This first class from a series of tutorials where Karl shoots a Mercedes AMG GT sports car provides an introduction to how to photograph cars, showing you how to capture the ‘classic’ three-quarter angle.
Throughout this step-by-step shoot, Karl covers the necessary equipment, lighting and styling of the shot. You’ll get to see each stage of the shoot, including how Karl tests different focal lengths and angle of views to get the best composition, what lighting techniques he uses to minimise reflections, how he combines continuous light with flash, and how he achieves an elegant gradient lighting over the bodywork of the car.
This in-depth class will equip you with the knowledge you need to shoot professional car images as it covers important considerations, outlines common problems, and demonstrates how to overcome them.
- Learn how to photograph cars
- How to choose the best angle of view for shooting
- Lens choice comparisons and results
- Lighting techniques for controlling gradients in reflective surfaces
- How to combine continuous lighting and flash for car photography
- How to use a polarising filter for car photography
If you have any questions about this class please post in the comment section below.

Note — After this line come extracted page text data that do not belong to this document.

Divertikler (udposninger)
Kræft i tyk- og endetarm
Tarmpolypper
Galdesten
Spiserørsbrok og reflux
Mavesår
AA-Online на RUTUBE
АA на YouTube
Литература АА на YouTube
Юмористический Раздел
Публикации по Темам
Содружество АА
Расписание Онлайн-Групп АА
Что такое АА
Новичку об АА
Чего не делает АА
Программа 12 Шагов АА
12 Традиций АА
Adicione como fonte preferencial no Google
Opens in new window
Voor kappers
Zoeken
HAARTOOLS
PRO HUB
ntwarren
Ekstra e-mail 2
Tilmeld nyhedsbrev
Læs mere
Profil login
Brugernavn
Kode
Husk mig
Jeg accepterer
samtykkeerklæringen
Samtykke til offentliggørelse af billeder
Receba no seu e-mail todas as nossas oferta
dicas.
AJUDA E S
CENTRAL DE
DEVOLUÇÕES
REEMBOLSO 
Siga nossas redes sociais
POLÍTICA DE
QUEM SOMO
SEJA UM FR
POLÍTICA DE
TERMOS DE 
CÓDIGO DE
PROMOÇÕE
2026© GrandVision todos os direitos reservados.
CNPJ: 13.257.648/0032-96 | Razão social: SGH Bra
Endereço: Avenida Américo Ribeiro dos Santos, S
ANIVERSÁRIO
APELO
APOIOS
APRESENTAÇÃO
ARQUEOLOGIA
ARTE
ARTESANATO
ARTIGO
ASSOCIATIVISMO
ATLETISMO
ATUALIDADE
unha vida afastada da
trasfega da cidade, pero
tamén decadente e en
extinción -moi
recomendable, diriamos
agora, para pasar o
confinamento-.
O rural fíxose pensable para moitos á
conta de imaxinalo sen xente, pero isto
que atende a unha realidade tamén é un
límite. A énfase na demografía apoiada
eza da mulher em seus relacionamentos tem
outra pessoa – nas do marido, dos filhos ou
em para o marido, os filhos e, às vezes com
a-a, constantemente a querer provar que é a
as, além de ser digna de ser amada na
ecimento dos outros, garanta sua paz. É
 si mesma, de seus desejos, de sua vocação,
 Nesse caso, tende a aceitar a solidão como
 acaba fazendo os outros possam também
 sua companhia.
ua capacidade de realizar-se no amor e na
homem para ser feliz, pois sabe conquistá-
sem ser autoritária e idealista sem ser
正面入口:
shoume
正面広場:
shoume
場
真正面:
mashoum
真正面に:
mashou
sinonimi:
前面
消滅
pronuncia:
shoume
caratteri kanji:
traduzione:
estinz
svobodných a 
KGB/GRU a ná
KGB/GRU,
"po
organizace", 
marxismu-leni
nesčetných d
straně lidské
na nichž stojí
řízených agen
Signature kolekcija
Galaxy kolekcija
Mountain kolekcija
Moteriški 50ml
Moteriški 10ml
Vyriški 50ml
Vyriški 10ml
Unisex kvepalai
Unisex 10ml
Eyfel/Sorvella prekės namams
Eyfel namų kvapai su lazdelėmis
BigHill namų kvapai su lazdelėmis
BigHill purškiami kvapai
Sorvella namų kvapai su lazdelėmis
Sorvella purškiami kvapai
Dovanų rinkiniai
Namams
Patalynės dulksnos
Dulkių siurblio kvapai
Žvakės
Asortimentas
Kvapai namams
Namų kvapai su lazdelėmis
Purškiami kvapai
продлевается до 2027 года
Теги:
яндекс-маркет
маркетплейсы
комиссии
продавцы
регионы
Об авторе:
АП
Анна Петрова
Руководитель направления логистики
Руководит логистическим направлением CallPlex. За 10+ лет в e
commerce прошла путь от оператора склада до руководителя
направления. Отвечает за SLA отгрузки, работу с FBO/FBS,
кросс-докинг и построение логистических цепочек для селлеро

One of the first stages of this shoot was actually the most important — determining the composition. Once the composition was decided, there would be no going back.
Lens choice and angle of view were the two important considerations for this shoot. Both can have a big impact on the final image as they can change the apparent shape of the car as well as the feel of the shot.
For this shoot, we tested a couple of different lens choices. In this case, a shorter focal length allowed for greater shooting space but didn’t reveal enough of the car while a longer focal length compressed the car too much and made it difficult to shoot at such a distance.
The angle of view was a second consideration. Higher angles showed more of the bonnet, but less of the body, while lower angles created a more imposing feel, but didn’t really work for the shot.
These might seem like minor considerations, but it’s worth taking the time to determine these because once you start work on the lighting they can’t be changed (unless you start again on the lighting too).